To make a great film today, it is not dependent on an Oculus or HTC headset. At the beginning, the medium may look like film but it is really something different entirely. The audience controls the camera in Virtual Reality. Technologists and directors are inventing language and tools for telling stories as they go as there no existing ones.
Chung says, “Like the stage and theater, there’s a unity of time and space in VR in a way that there isn’t in cinema, so things just tend to take longer to do. You have to actually wait for that person to walk across the room. You can’t go: ‘OK, she’s here” and then you cut to another scene where she’s across the room. “We have experimented with lots of things — including scale. … For us, we want to create these big open worlds. We actually think about ourselves as creating world’s first, and then the stories and characters as secondary”.
In Allumette, you watch while standing up and the audience is made to experience a god-like view as each scene as if they were perched in the clouds. Like any other VR experience out today, you move the camera by looking around while also changing the scale of the set and characters simply by walking toward them.
Director Rose Troche, whose second VR piece, Perspective Ch. 2: The Misdemeanor, also debuted at the 2016 Tribeca Film Festival said, “You can’t try to fit the square hole of cinema into the spherical hole of VR. It’s not like … ‘Oh my god, I have a script laying around, I’m going to do this in VR.’ If you’re going to do it in VR, then you have to rewrite it. In complete contrast to Allumette, Troche’s film which is watched while sitting down explores bias by capturing the perspective of police officers, suspects, and bystanders as an altercation spirals out of control. The viewer sees the film from the perspective of each character — you’re the cop pulling the trigger of a gun, or a 15-year-old collapsing onto the ground.
In each film, there’s the feeling of being there in person — and yet not. Chung said. “There’s a really interesting question of identity in VR”. “Have you ever seen Patrick Swayze in the movie Ghost? In virtual reality, you kind of feel that way. Let’s say there’s a dog here, and I’m like, ‘hey dog,’ and the dog doesn’t respond to me the way I think it would, you feel this weird effect — you feel like Patrick Swayze in Ghost. It’s ‘the Swayze Effect.’
“That’s the weird thing about working in these new mediums,” said Chung. “You work in a brand-new medium, you don’t have a name for things, right? When you don’t have a name for them you just have to make them up.”
Interactivity is a characteristic of virtual reality which is mostly absent in VR film today persists in the description of the ghostly sensation by Chung in The Misdemeanor.
It’s not like either of The Misdemeanor or Allumette are interactive in any significant way but each of them does a good job of transporting the viewer somewhere else. In both films, you don’t have to worry about how awkward sitting there is with a goofy headset while other people take snaps because you have already left the room for another world.
Another film which debuted at the festival, Google spotlight stories’ latest animated film, With Pearl lacks interactivity too.

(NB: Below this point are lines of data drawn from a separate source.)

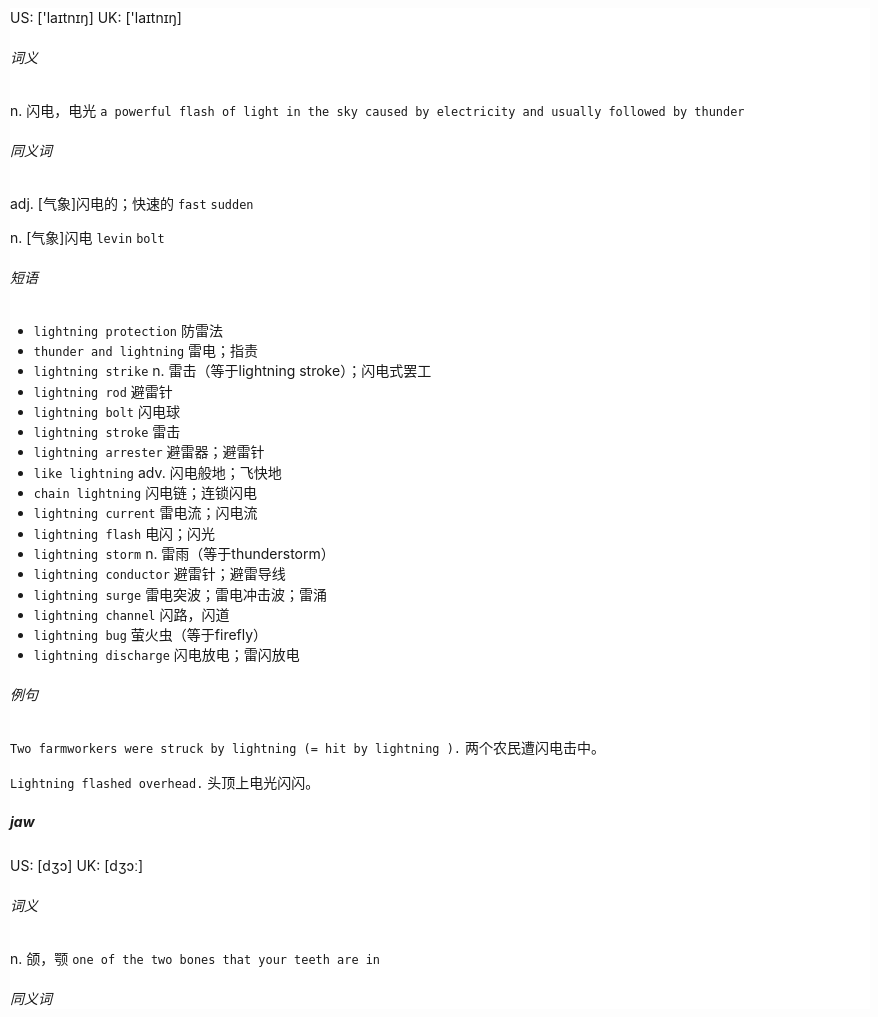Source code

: US: ['laɪtnɪŋ]
UK: ['laɪtnɪŋ]

###### 词义

n. 闪电，电光
`a powerful flash of light in the sky caused by electricity and usually followed by thunder`

###### 同义词

adj. [气象]闪电的；快速的
`fast` `sudden`

n. [气象]闪电
`levin` `bolt`


###### 短语

- `lightning protection` 防雷法
- `thunder and lightning` 雷电；指责
- `lightning strike` n. 雷击（等于lightning stroke）；闪电式罢工
- `lightning rod` 避雷针
- `lightning bolt` 闪电球
- `lightning stroke` 雷击
- `lightning arrester` 避雷器；避雷针
- `like lightning` adv. 闪电般地；飞快地
- `chain lightning` 闪电链；连锁闪电
- `lightning current` 雷电流；闪电流
- `lightning flash` 电闪；闪光
- `lightning storm` n. 雷雨（等于thunderstorm）
- `lightning conductor` 避雷针；避雷导线
- `lightning surge` 雷电突波；雷电冲击波；雷涌
- `lightning channel` 闪路，闪道
- `lightning bug` 萤火虫（等于firefly）
- `lightning discharge` 闪电放电；雷闪放电

###### 例句

`Two farmworkers were struck by lightning (= hit by lightning ).`
两个农民遭闪电击中。

`Lightning flashed overhead.`
头顶上电光闪闪。


##### jaw

US: [dʒɔ]
UK: [dʒɔː]

###### 词义

n. 颌，颚
`one of the two bones that your teeth are in`

###### 同义词
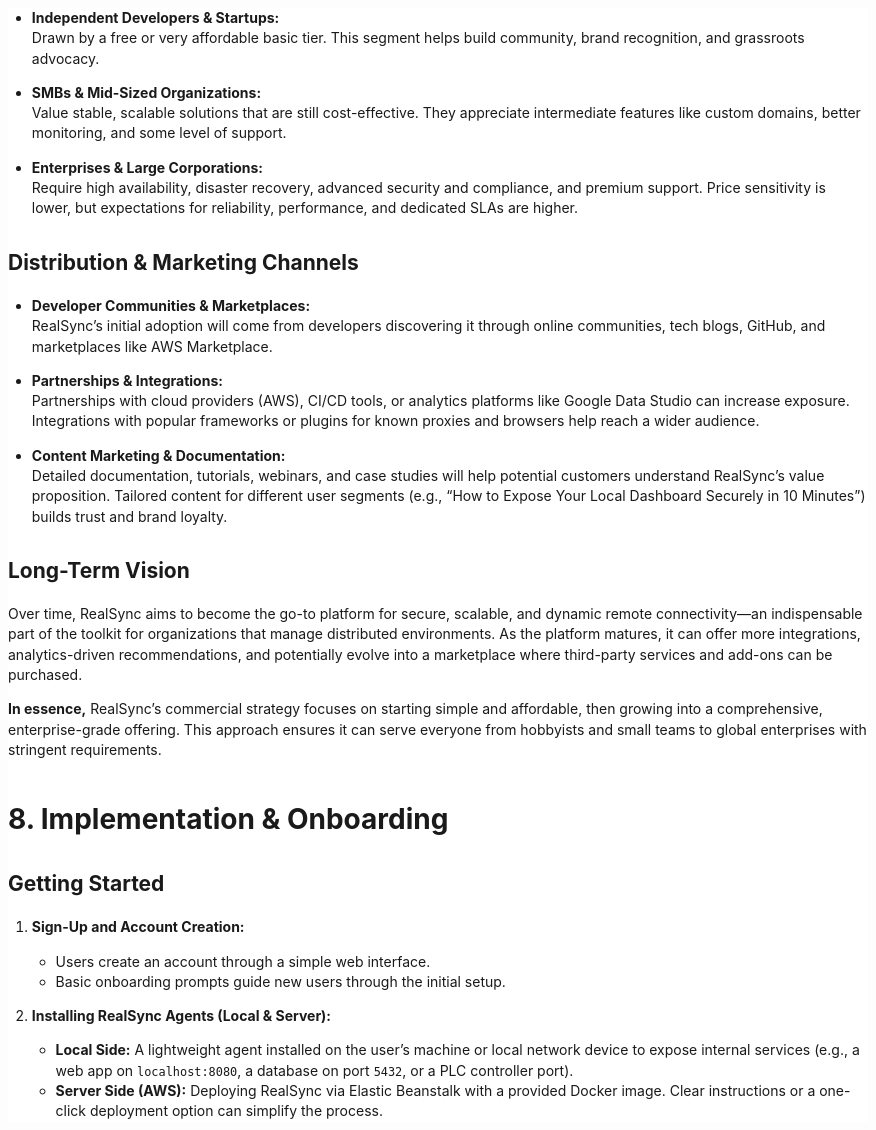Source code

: - **Independent Developers & Startups:**  
  Drawn by a free or very affordable basic tier. This segment helps build community, brand recognition, and grassroots advocacy.
  
- **SMBs & Mid-Sized Organizations:**  
  Value stable, scalable solutions that are still cost-effective. They appreciate intermediate features like custom domains, better monitoring, and some level of support.

- **Enterprises & Large Corporations:**  
  Require high availability, disaster recovery, advanced security and compliance, and premium support. Price sensitivity is lower, but expectations for reliability, performance, and dedicated SLAs are higher.

## Distribution & Marketing Channels

- **Developer Communities & Marketplaces:**  
  RealSync’s initial adoption will come from developers discovering it through online communities, tech blogs, GitHub, and marketplaces like AWS Marketplace.
  
- **Partnerships & Integrations:**  
  Partnerships with cloud providers (AWS), CI/CD tools, or analytics platforms like Google Data Studio can increase exposure. Integrations with popular frameworks or plugins for known proxies and browsers help reach a wider audience.

- **Content Marketing & Documentation:**  
  Detailed documentation, tutorials, webinars, and case studies will help potential customers understand RealSync’s value proposition. Tailored content for different user segments (e.g., “How to Expose Your Local Dashboard Securely in 10 Minutes”) builds trust and brand loyalty.

## Long-Term Vision

Over time, RealSync aims to become the go-to platform for secure, scalable, and dynamic remote connectivity—an indispensable part of the toolkit for organizations that manage distributed environments. As the platform matures, it can offer more integrations, analytics-driven recommendations, and potentially evolve into a marketplace where third-party services and add-ons can be purchased.

**In essence,** RealSync’s commercial strategy focuses on starting simple and affordable, then growing into a comprehensive, enterprise-grade offering. This approach ensures it can serve everyone from hobbyists and small teams to global enterprises with stringent requirements.

# 8. Implementation & Onboarding

## Getting Started

1. **Sign-Up and Account Creation:**  
   - Users create an account through a simple web interface.  
   - Basic onboarding prompts guide new users through the initial setup.

2. **Installing RealSync Agents (Local & Server):**  
   - **Local Side:** A lightweight agent installed on the user’s machine or local network device to expose internal services (e.g., a web app on `localhost:8080`, a database on port `5432`, or a PLC controller port).  
   - **Server Side (AWS):** Deploying RealSync via Elastic Beanstalk with a provided Docker image. Clear instructions or a one-click deployment option can simplify the process.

However, Google and the film director Patrick Osborne found a way to give the viewers a reasonable level of control.
Rachid El Guerrab, a project lead working on Google Spotlight Stories says, “With Pearl, is a story that happens in a car and is a story of a dad and his daughter growing up. The story happens in their lifetime in a sense — at least, the growth of his daughter. There are moments where, based on how you look or who you’re looking at, we move the story … or not, or we take you somewhere else, so you see a surprise — an Easter egg in a way — but it makes sense in the moment,”
The lack of complex interactivity in VR films today can be criticized, but a major challenge for filmmakers is shooting 360-degree video. While recording continuous 360-degree scenes for The Misdemeanor, Troche and collaborator Morris May, founder of VR studio Specular Theory, had to blend in as extras in the film.
“We’re hiding [in the scene]. I’m in the crowd of people … the sound guy, he’s in a cyclist uniform. You just make your crew extras — whoever’s willing to come on board,” Troche said. “Try directing that way — it’s really crazy. You’re like, ‘Did we get it?’ It reminds me of when I shot in Super 8, and I’m like, ‘Well, I guess I’ll see it when it comes back from the lab,’ you know?”
The easiest way to realize that VR filmmakers have yet to realize the full potential of the medium is when you think about how it is possible to not just watch a movie but exist somehow inside of it. But that’s what makes the evolution of VR so mesmerizing. VR cannot compete yet with cinemas in terms of polish but it can absolutely compete in terms of impact. The ideas to make the medium work and the idea makers are there, technologists and directors are also there making the medium come to full blown reality before our own eyes. While the medium is a work in progress, it has already proven that it is worth the attention and it possesses the potential to replace the regular cinema.